According to information available in the comparative table from InsuranceINTEL, the individual insurance product information centre published by the Insurance Journal Publishing Group, twelve insurers offer immediate annuities. 

They are Assumption Life, BMO Insurance, Canada Life, Co-operators, Desjardins Insurance, Equitable, iA Financial Group, ivari, Manulife, RBC Insurance, Sun Life, and UV Insurance

A popular decumulation tool in retirement planning, the immediate annuity is named for the income it provides as soon as a client purchases it from an insurer. Annuity payments are guaranteed by the insurer, and by Assuris in case of the insurer’s insolvency. The compensation organization for life and health insurance ensures a monthly income of up to $5,000, or 90 per cent of the guaranteed monthly income if it exceeds $5,000

Insurers offer two main types of annuities: 

  • Life annuity: provides the annuitant with guaranteed income for life. 
  • Term certain annuity: also known as a fixed-term annuity, pays out over a set period. If the annuitant dies before the end of that period, payments continue to their estate or beneficiaries. 

Indexing and tax benefits 

Clients can protect their purchasing power in retirement by choosing an indexed annuity. Payments from this annuity generally increase at a fixed compound annual rate. 

An annuity may offer greater advantages than a Registered Retirement Income Fund (RRIF) if purchased using non-registered funds instead of those from a Registered Retirement Savings Plan (RRSP), for example. Annuity payments funded with registered money are fully taxable. When the premium is paid with non-registered funds, only the interest portion of the annuity income is taxable. Taxes will be higher in the early years but will decrease over time as the interest-bearing capital declines. 

A non-registered annuity may benefit from a specific tax treatment known as a prescribed annuity. In a document for advisors entitled Taxation of Non-Registered Prescribed Annuities, RBC Insurance outlines what this status entails. In a prescribed annuity, the payments consist of both capital and interest, with the interest portion taxed on a level basis spread evenly over the life of the annuity contract, the insurer explains. 

To qualify as prescribed, a non-registered annuity must meet all of the conditions set out in Section 304 of the federal Income Tax Regulations, RBC Insurance points out. Among them: the policyholder must also be the annuitant and receive all payments. They must be an individual, a testamentary trust, or a specified trust unrelated to the annuity issuer. The guaranteed or fixed term of the payments must not extend beyond the annuitant’s 90th birthday. 
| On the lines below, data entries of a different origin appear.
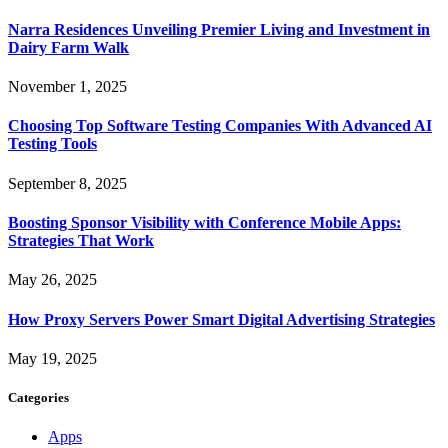
Narra Residences Unveiling Premier Living and Investment in
Dairy Farm Walk
November 1, 2025
Choosing Top Software Testing Companies With Advanced AI
Testing Tools
September 8, 2025
Boosting Sponsor Visibility with Conference Mobile Apps:
Strategies That Work
May 26, 2025
How Proxy Servers Power Smart Digital Advertising Strategies
May 19, 2025
Categories
Apps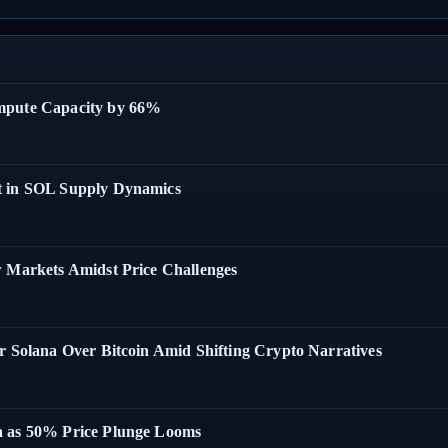
ompute Capacity by 66%
t in SOL Supply Dynamics
w Markets Amidst Price Challenges
r Solana Over Bitcoin Amid Shifting Crypto Narratives
a as 50% Price Plunge Looms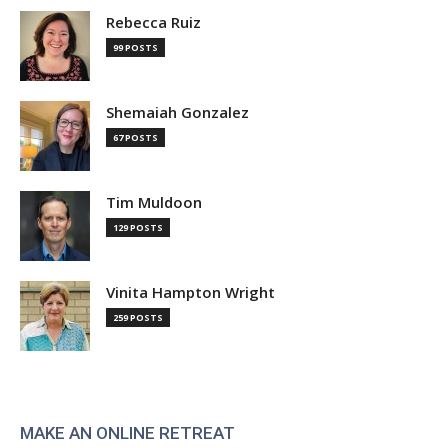
Rebecca Ruiz
99 POSTS
Shemaiah Gonzalez
67 POSTS
Tim Muldoon
129 POSTS
Vinita Hampton Wright
259 POSTS
MAKE AN ONLINE RETREAT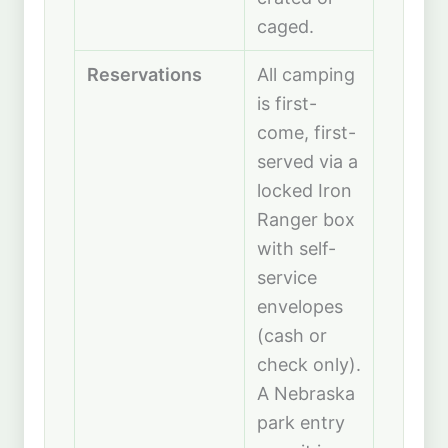
caged.
Reservations
All camping
is first-
come, first-
served via a
locked Iron
Ranger box
with self-
service
envelopes
(cash or
check only).
A Nebraska
park entry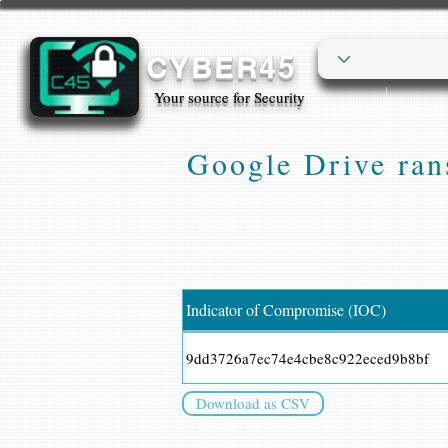
CYBER45
Your source for Security
Home
Cyber
Google Drive ran
Indicator of Compromise (IOC)
9dd3726a7ec74e4cbe8c922eced9b8bf
Download as CSV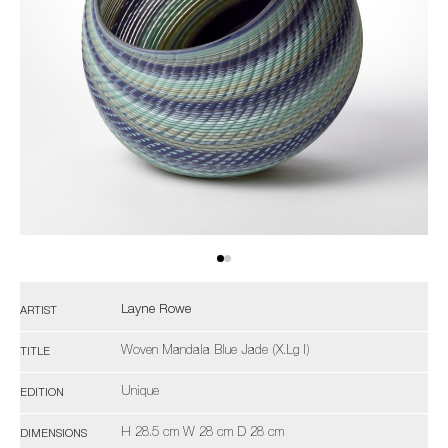
Layne Rowe
ARTIST
Woven Mandala Blue Jade (X.Lg I)
TITLE
Unique
EDITION
H 28.5 cm W 28 cm D 28 cm
DIMENSIONS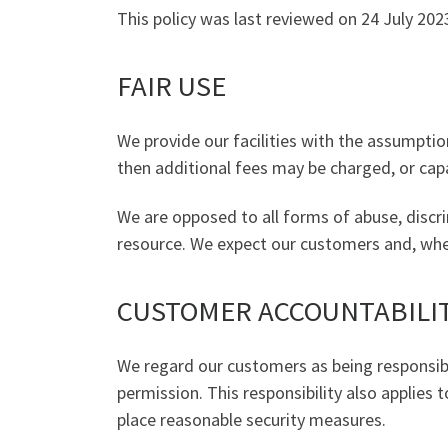
This policy was last reviewed on 24 July 202
FAIR USE
We provide our facilities with the assumption
then additional fees may be charged, or capa
We are opposed to all forms of abuse, discri
resource. We expect our customers and, where
CUSTOMER ACCOUNTABILI
We regard our customers as being responsibl
permission. This responsibility also applies 
place reasonable security measures.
Another advantage—this one applying to all types of annuities—is that one purchased at age 65 or older generally qualifies for the federal pension income tax credit and for pension income splitting. 

Estate planning 

Often referred to as a joint-life annuity, the survivor annuity benefits two annuitants. If one dies, the other continues to receive annuity payments. All insurers listed in InsuranceINTEL’s comparative annuity table offer this type. 

Meanwhile, a capital guarantee option allows the annuitant’s heirs to receive a lump sum payment (cash refund). Canada Life, Desjardins Insurance, iA Financial Group and Manulife are the only insurers to offer this option. Manulife specifies that it only offers this capital guarantee with a life annuity. 

A deeper search of the InsuranceINTEL product information centre reveals more details on capital guarantee payouts. The capital option takes effect at the start of annuity payments if selected beforehand. At Canada Life, it can be chosen with or without interest. 

Desjardins Insurance and iA Financial Group explain that the capital guarantee is available with individual life annuities and joint annuities. They note that they will reimburse the difference between the premium and the total amount of annuity payments made. 

Most insurers will reimburse the premium paid in exchange for the annuity if the annuitant dies before receiving the first payment. Only Co-operators and UV Insurance do not offer this guarantee. Among those who do, all will reimburse the premium if the annuitant dies before receiving the first annuity payment, according to a search of InsuranceINTEL’s database. 

Assumption Life specifies that if the first payment is scheduled within 30 days of the annuity contract being issued and the annuitant dies beforehand, the premium will be refunded. Canada Life, iA Financial Group, and Manulife say they will refund the premium plus interest. iA specifies that upon the annuitant’s death, it will refund the premium plus 2 per cent. This guarantee is available for life annuities, joint annuities, and term certain annuities. 

What does it look like in practice? 

According to the calculator on Sun Life’s website, a 65-year-old man can expect to receive annual after-tax income of $20,255 from an annuity purchased with a $500,000 premium sourced from registered investments. The calculation assumes a 35 per cent tax rate and a 3 per cent interest rate. Under the same conditions, if the annuity is funded with non-registered assets, the annual after-tax income rises to $28,767. 

Because women tend to live longer than men, the annuity amounts they receive are generally lower, as insurers plan for longer payment periods. Still using the $500,000 premium and the same assumptions as above, a woman would receive $19,265 from registered funds and $26,909 from non-registered funds.